Tel Emmanuel Carrère, un des maîtres de l’autofiction, Mathurin Gasparini pratique une écriture qui ne cède jamais à l’apitoiement sur soi. Tout en les nommant, il glisse habilement sur les lâchetés,  insuffisances, douleurs et discours politiques. De même, le public est invité à ne jamais se poser. Il y a quelque chose d’inconfortable à devoir souvent se relever, à ne saisir que quelques bribes d’échanges interpersonnels lors des transhumances… Se remettre debout, se déplacer, se faire sa place devant une nouvelle saynète, c’est forcément changer de configuration et se délester un peu.
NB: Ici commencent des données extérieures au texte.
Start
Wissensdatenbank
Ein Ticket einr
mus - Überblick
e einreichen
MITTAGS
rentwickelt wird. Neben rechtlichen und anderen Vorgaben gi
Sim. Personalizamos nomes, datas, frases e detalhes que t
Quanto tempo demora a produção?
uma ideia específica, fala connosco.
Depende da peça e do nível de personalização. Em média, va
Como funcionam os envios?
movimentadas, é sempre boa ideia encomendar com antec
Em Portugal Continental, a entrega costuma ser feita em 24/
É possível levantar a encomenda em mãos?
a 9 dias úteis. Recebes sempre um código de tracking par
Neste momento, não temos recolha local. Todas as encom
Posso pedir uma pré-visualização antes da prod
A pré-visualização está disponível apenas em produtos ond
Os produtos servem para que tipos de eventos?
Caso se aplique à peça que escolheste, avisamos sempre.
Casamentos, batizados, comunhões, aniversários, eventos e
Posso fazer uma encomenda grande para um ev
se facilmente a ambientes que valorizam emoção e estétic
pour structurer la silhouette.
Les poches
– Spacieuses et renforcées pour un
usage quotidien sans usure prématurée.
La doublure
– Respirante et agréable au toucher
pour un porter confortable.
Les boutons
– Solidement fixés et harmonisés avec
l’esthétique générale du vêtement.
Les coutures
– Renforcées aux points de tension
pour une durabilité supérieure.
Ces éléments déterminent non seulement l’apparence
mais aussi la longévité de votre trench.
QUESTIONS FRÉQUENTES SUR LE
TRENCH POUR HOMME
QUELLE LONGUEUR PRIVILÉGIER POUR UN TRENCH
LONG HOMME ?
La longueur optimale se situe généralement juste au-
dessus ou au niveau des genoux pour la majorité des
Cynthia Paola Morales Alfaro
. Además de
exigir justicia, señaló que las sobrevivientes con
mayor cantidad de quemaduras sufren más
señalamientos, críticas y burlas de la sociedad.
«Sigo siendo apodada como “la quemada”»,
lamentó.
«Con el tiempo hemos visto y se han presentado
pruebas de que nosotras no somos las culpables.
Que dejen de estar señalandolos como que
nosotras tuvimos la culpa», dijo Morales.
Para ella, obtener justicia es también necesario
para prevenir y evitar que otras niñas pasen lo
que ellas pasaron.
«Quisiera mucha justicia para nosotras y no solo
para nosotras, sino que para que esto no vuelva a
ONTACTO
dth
Le spectacle, de façon mimétique, nous invite à une marche forcée, quitte à perdre parfois un peu de la subtilité de l’introspection ou de l’approfondissement. Il s’agit d’envisager la Carte du Tendre à l’infinitif: aller de l’avant. Comme chez Annie Ernaux, le miroir tendu, la singularité de l »extime » recomposé, donc un peu fictionnel, se teinte d’universel. Ici, il ouvre sur l’éternel mouvement. Une défense de l’être à la Giacometti, qui, toujours, tant qu’il se meut, s’émeut. Déménager avec le Groupe ToNNe ? Oui ! Franches adresses au public, heureux moments de convivialité, textes et tableaux où chacun peut s’abreuver et s’enthousiasmer, valent bien les détours. Rythme:  générosité et intelligence. Reste à assumer pleinement l’exhortation politique. Maud Fumey le fait avec excellence, en musique, avec un hymne final  aux folles retrouvailles de tous, dans la rue.

 Stéphanie Ruffier

Spectacle vu à Sotteville-lès-Rouen.

Festival d’Aurillac, du 22 au 25 août à 13 h 45,  pastille 48, Square côté Notre-Dame des Neiges.